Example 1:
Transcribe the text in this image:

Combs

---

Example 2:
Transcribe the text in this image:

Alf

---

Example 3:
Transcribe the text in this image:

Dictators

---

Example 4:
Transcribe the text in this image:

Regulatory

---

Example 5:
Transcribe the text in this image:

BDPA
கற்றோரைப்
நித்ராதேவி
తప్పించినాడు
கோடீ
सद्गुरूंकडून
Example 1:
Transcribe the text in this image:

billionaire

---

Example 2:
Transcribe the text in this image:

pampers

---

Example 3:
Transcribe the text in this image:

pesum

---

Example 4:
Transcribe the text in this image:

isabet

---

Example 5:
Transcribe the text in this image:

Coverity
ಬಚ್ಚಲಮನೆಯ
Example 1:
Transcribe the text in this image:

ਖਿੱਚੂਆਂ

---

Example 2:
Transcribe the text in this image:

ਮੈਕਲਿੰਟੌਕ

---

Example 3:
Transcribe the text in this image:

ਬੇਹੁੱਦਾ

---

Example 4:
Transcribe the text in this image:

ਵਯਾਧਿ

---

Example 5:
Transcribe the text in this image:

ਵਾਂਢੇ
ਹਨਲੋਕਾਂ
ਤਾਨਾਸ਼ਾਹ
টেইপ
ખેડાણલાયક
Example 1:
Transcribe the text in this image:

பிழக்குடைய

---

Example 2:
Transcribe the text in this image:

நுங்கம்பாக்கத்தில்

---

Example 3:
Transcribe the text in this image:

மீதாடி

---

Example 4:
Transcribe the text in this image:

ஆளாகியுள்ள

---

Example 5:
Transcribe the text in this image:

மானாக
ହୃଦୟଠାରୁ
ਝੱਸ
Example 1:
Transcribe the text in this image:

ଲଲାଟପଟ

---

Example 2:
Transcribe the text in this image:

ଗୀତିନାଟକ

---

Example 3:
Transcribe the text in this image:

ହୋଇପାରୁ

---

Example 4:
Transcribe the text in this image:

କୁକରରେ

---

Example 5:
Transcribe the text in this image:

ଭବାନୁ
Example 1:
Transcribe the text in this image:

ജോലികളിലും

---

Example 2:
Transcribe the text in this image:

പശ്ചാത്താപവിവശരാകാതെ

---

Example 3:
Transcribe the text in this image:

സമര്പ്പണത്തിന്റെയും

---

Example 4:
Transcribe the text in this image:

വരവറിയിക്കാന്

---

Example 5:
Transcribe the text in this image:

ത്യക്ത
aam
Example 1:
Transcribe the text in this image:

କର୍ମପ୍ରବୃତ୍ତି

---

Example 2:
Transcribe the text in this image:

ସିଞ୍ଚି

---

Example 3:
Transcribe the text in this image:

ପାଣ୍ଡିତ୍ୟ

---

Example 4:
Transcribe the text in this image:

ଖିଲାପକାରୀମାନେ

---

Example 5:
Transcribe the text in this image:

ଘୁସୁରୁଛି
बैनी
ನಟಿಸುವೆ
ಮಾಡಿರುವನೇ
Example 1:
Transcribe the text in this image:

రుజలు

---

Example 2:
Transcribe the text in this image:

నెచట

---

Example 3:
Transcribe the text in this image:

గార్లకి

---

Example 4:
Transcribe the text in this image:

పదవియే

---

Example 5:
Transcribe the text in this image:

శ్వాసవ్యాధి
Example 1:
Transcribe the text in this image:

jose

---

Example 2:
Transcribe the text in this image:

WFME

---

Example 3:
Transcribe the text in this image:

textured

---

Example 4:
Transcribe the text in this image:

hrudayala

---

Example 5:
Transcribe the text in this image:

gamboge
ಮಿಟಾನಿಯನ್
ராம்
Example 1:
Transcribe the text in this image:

********

• _Action item_:
The records above are to be duplicated exactly, every one of them.

• _Final answer_:
Example 1:
Transcribe the text in this image:

Combs

---

Example 2:
Transcribe the text in this image:

Alf

---

Example 3:
Transcribe the text in this image:

Dictators

---

Example 4:
Transcribe the text in this image:

Regulatory

---

Example 5:
Transcribe the text in this image:

BDPA
கற்றோரைப்
நித்ராதேவி
తప్పించినాడు
கோடீ
सद्गुरूंकडून
Example 1:
Transcribe the text in this image:

billionaire

---

Example 2:
Transcribe the text in this image:

pampers

---

Example 3:
Transcribe the text in this image:

pesum

---

Example 4:
Transcribe the text in this image:

isabet

---

Example 5:
Transcribe the text in this image:

Coverity
ಬಚ್ಚಲಮನೆಯ
Example 1:
Transcribe the text in this image:

ਖਿੱਚੂਆਂ

---

Example 2:
Transcribe the text in this image:

ਮੈਕਲਿੰਟੌਕ

---

Example 3:
Transcribe the text in this image:

ਬੇਹੁੱਦਾ

---

Example 4:
Transcribe the text in this image:

ਵਯਾਧਿ

---

Example 5:
Transcribe the text in this image:

ਵਾਂਢੇ
ਹਨਲੋਕਾਂ
ਤਾਨਾਸ਼ਾਹ
টেইপ
ખેડાણલાયક
Example 1:
Transcribe the text in this image:

பிழக்குடைய

---

Example 2:
Transcribe the text in this image:

நுங்கம்பாக்கத்தில்

---

Example 3:
Transcribe the text in this image:

மீதாடி

---

Example 4:
Transcribe the text in this image:

ஆளாகியுள்ள

---

Example 5:
Transcribe the text in this image:

மானாக
ହୃଦୟଠାରୁ
ਝੱਸ
Example 1:
Transcribe the text in this image:

ଲଲାଟପଟ

---

Example 2:
Transcribe the text in this image:

ଗୀତିନାଟକ

---

Example 3:
Transcribe the text in this image:

ହୋଇପାରୁ

---

Example 4:
Transcribe the text in this image:

କୁକରରେ

---

Example 5:
Transcribe the text in this image:

ଭବାନୁ
Example 1:
Transcribe the text in this image:

ജോലികളിലും

---

Example 2:
Transcribe the text in this image:

പശ്ചാത്താപവിവശരാകാതെ

---

Example 3:
Transcribe the text in this image:

സമര്പ്പണത്തിന്റെയും

---

Example 4:
Transcribe the text in this image:

വരവറിയിക്കാന്

---

Example 5:
Transcribe the text in this image:

ത്യക്ത
aam
Example 1:
Transcribe the text in this image:

କର୍ମପ୍ରବୃତ୍ତି

---

Example 2:
Transcribe the text in this image:

ସିଞ୍ଚି

---

Example 3:
Transcribe the text in this image:

ପାଣ୍ଡିତ୍ୟ

---

Example 4:
Transcribe the text in this image:

ଖିଲାପକାରୀମାନେ

---

Example 5:
Transcribe the text in this image:

ଘୁସୁରୁଛି
बैनी
ನಟಿಸುವೆ
ಮಾಡಿರುವನೇ
Example 1:
Transcribe the text in this image:

రుజలు

---

Example 2:
Transcribe the text in this image:

నెచట

---

Example 3:
Transcribe the text in this image:

గార్లకి

---

Example 4:
Transcribe the text in this image:

పదవియే

---

Example 5:
Transcribe the text in this image:

శ్వాసవ్యాధి
Example 1:
Transcribe the text in this image:

jose

---

Example 2:
Transcribe the text in this image:

WFME

---

Example 3:
Transcribe the text in this image:

textured

---

Example 4:
Transcribe the text in this image:

hrudayala

---

Example 5:
Transcribe the text in this image:

gamboge
ಮಿಟಾನಿಯನ್
ராம்
Example 1:
Transcribe the text in this image:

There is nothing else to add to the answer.